**Work item**
Search the records for the word "moved" and report each line that has it.

**Data extract**
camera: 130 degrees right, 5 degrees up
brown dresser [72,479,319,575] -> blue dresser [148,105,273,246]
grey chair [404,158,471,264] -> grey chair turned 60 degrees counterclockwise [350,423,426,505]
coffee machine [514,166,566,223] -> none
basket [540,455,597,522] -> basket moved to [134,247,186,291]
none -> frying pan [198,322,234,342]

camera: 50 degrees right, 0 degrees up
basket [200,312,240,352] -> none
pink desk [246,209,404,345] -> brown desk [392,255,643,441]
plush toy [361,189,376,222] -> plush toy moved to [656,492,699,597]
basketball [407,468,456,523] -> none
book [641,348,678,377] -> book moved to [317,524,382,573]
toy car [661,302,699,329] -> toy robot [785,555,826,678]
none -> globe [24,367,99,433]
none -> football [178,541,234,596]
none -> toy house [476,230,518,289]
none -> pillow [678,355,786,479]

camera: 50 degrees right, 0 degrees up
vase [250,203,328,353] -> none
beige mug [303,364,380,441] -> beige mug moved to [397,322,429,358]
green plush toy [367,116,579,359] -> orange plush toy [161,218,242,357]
--
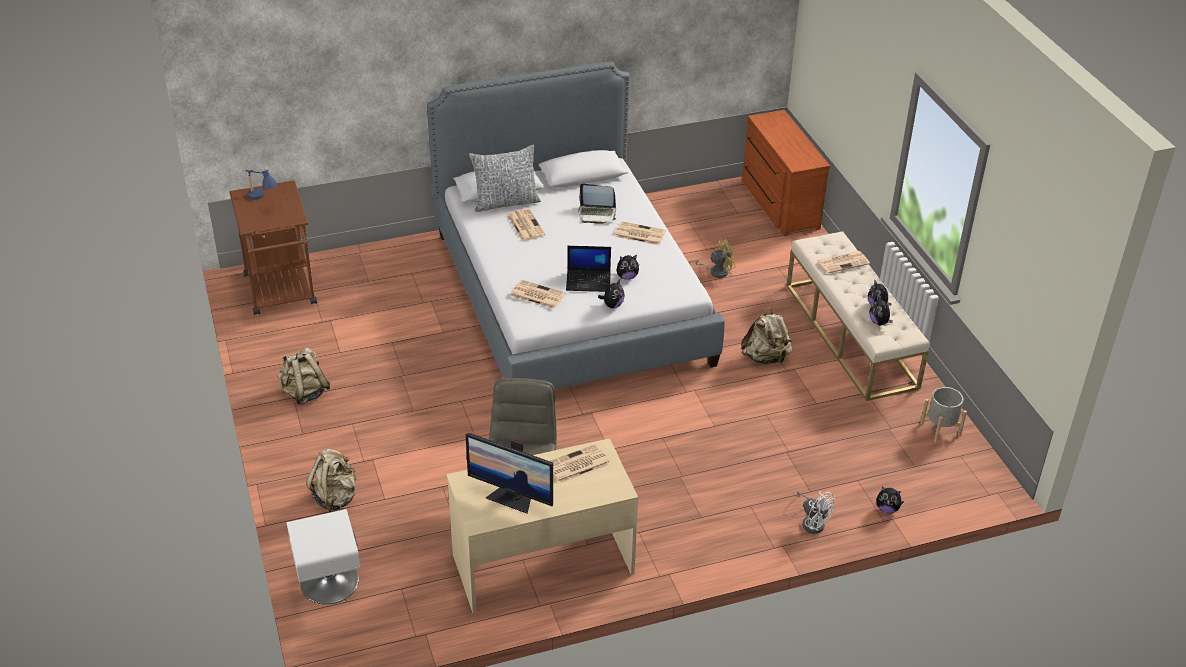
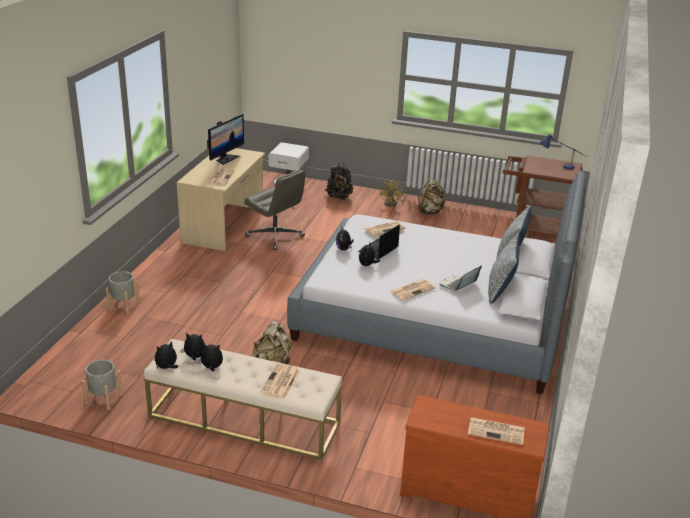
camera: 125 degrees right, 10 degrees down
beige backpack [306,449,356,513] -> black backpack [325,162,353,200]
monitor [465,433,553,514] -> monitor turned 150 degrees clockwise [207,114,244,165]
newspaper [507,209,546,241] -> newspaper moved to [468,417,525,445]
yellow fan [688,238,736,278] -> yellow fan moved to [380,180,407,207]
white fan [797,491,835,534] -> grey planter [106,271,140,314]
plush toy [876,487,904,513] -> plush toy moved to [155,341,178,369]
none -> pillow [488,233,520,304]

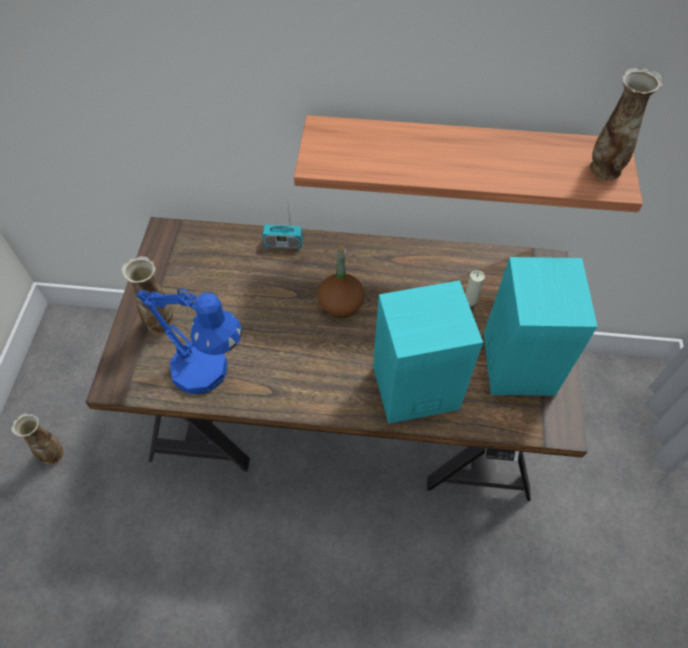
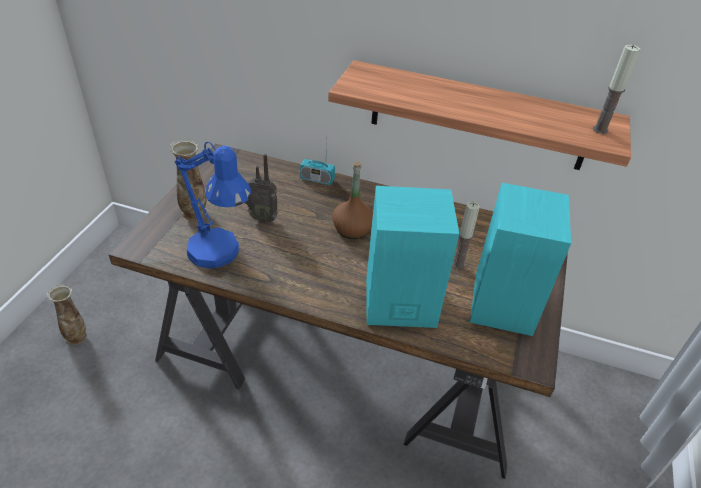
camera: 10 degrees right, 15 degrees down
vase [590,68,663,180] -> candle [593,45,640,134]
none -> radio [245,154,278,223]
==
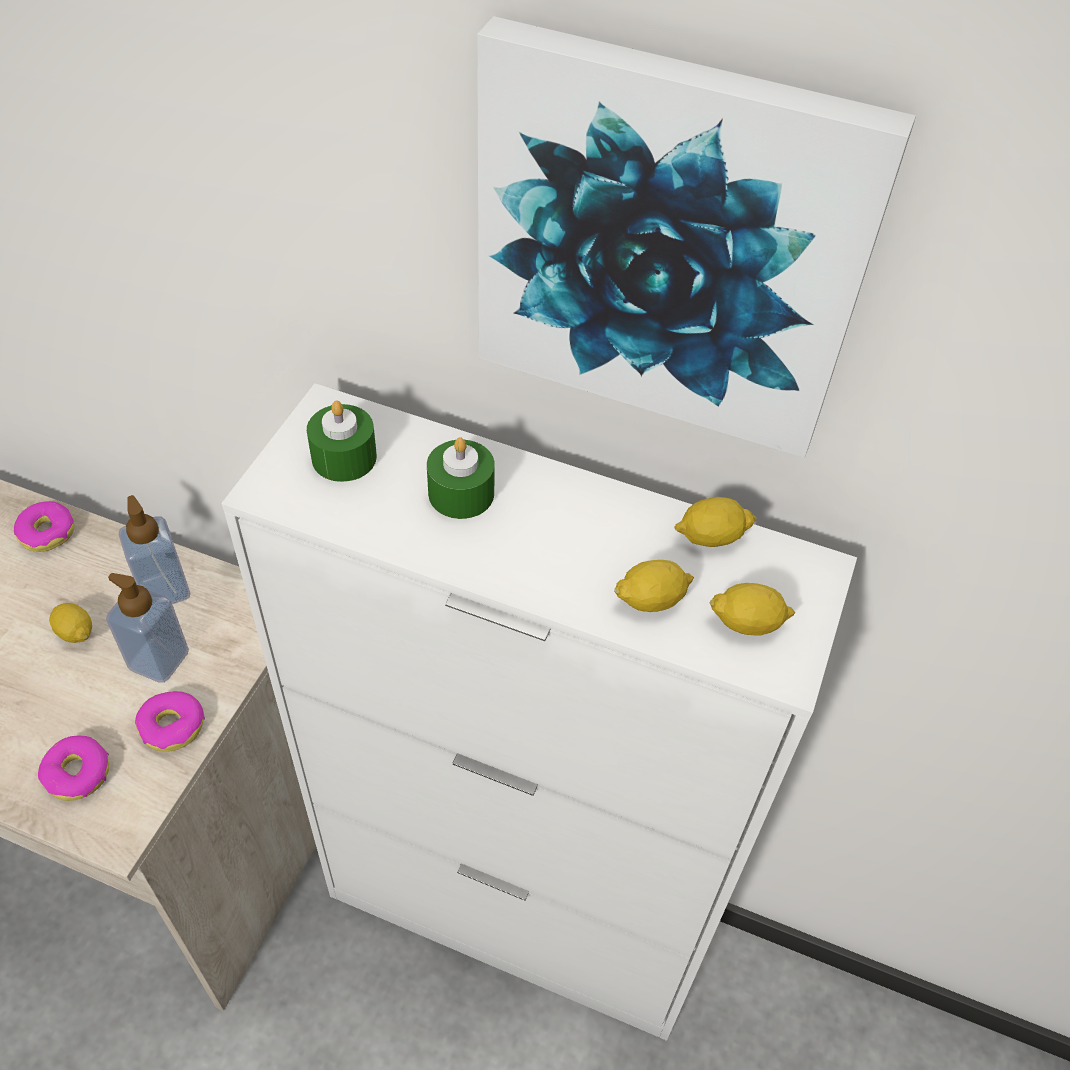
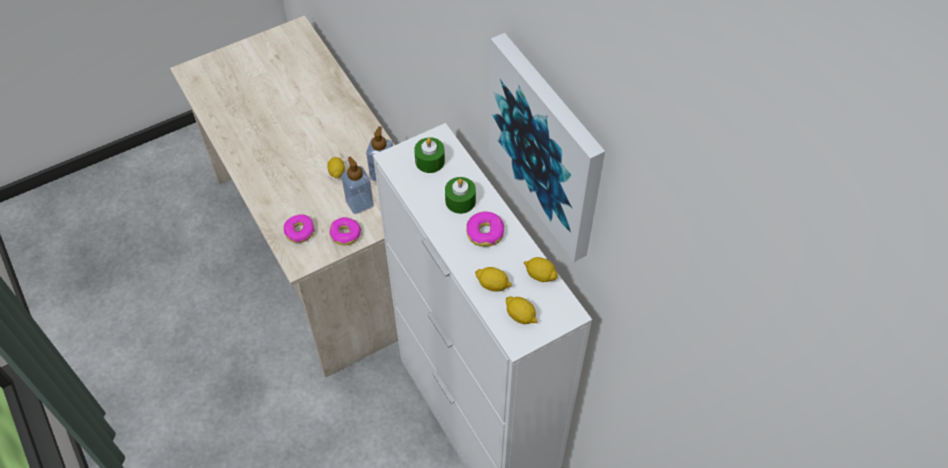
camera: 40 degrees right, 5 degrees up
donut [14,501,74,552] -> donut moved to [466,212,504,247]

**Solution to the exercise**
basket [540,455,597,522] -> basket moved to [134,247,186,291]
plush toy [361,189,376,222] -> plush toy moved to [656,492,699,597]
book [641,348,678,377] -> book moved to [317,524,382,573]
beige mug [303,364,380,441] -> beige mug moved to [397,322,429,358]
newspaper [507,209,546,241] -> newspaper moved to [468,417,525,445]
yellow fan [688,238,736,278] -> yellow fan moved to [380,180,407,207]
plush toy [876,487,904,513] -> plush toy moved to [155,341,178,369]
donut [14,501,74,552] -> donut moved to [466,212,504,247]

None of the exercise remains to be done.